*** PROVIDED ENTRIES Section Begins ***

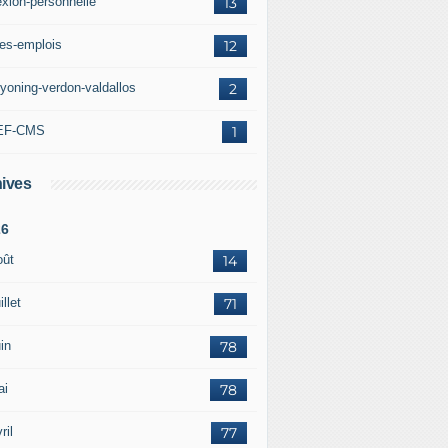
exion-personnelle
13
res-emplois
12
yoning-verdon-valdallos
2
EF-CMS
1
ives
26
oût
14
illet
71
in
78
ai
78
ril
77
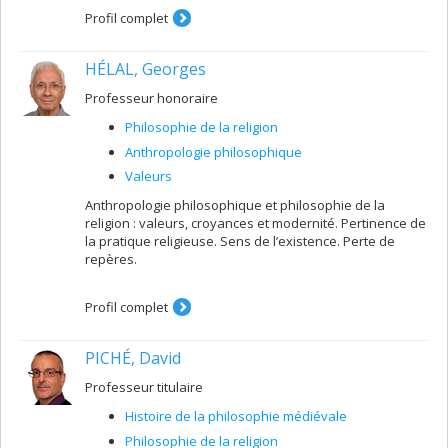
Profil complet
HÉLAL, Georges
Professeur honoraire
Philosophie de la religion
Anthropologie philosophique
Valeurs
Anthropologie philosophique et philosophie de la
religion : valeurs, croyances et modernité. Pertinence de
la pratique religieuse. Sens de l’existence. Perte de
repères.
Profil complet
PICHÉ, David
Professeur titulaire
Histoire de la philosophie médiévale
Philosophie de la religion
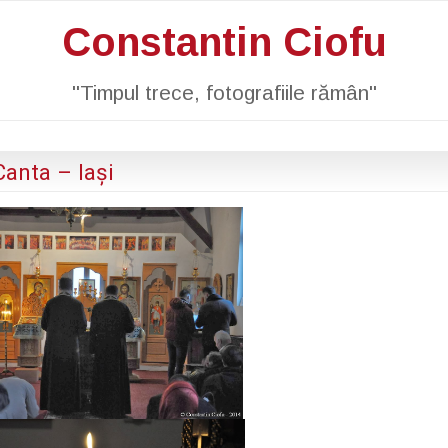
Constantin Ciofu
"Timpul trece, fotografiile rămân"
Canta – Iaşi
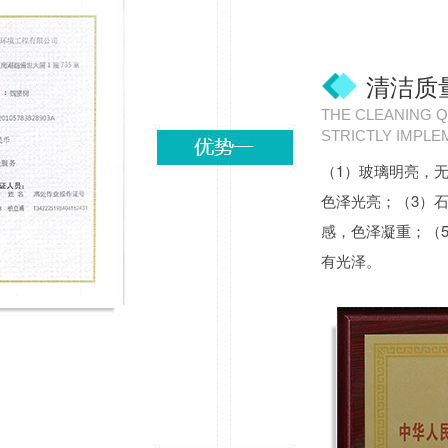
清洁质
THE CLEANING Q
STRICTLY IMPL
（1）玻璃明亮，
色泽光亮；（3）
感，色泽凝重；（
有光泽。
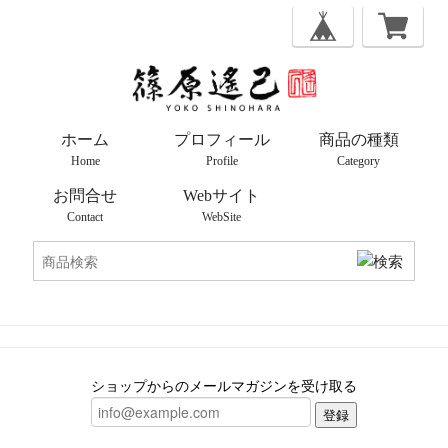
ホーム
プロフィール
商品の種類
Home
Profile
Category
お問合せ
Webサイト
Contact
WebSite
ショップからのメールマガジンを受け取る
登録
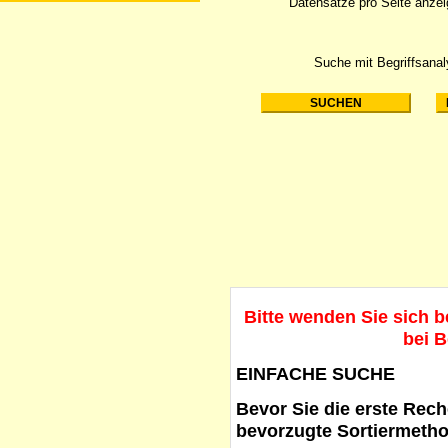
Datensätze pro Seite anze
Suche mit Begriffsana
Bitte wenden Sie sich 
bei B
EINFACHE SUCHE
Bevor Sie die erste Reche
bevorzugte Sortiermetho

*** PROVIDED ENTRIES Section Ends ***

#### [WORK TASK]
Reproduce the data word for word without its images.

#### [RESPONSE AREA]
exion-personnelle
13
res-emplois
12
yoning-verdon-valdallos
2
EF-CMS
1
ives
26
oût
14
illet
71
in
78
ai
78
ril
77
Profil complet
HÉLAL, Georges
Professeur honoraire
Philosophie de la religion
Anthropologie philosophique
Valeurs
Anthropologie philosophique et philosophie de la
religion : valeurs, croyances et modernité. Pertinence de
la pratique religieuse. Sens de l’existence. Perte de
repères.
Profil complet
PICHÉ, David
Professeur titulaire
Histoire de la philosophie médiévale
Philosophie de la religion
Constantin Ciofu
"Timpul trece, fotografiile rămân"
Canta – Iaşi
清洁质
THE CLEANING Q
STRICTLY IMPL
（1）玻璃明亮，
色泽光亮；（3）
感，色泽凝重；（
有光泽。
ホーム
プロフィール
商品の種類
Home
Profile
Category
お問合せ
Webサイト
Contact
WebSite
ショップからのメールマガジンを受け取る
登録
Datensätze pro Seite anze
Suche mit Begriffsana
Bitte wenden Sie sich 
bei B
EINFACHE SUCHE
Bevor Sie die erste Reche
bevorzugte Sortiermetho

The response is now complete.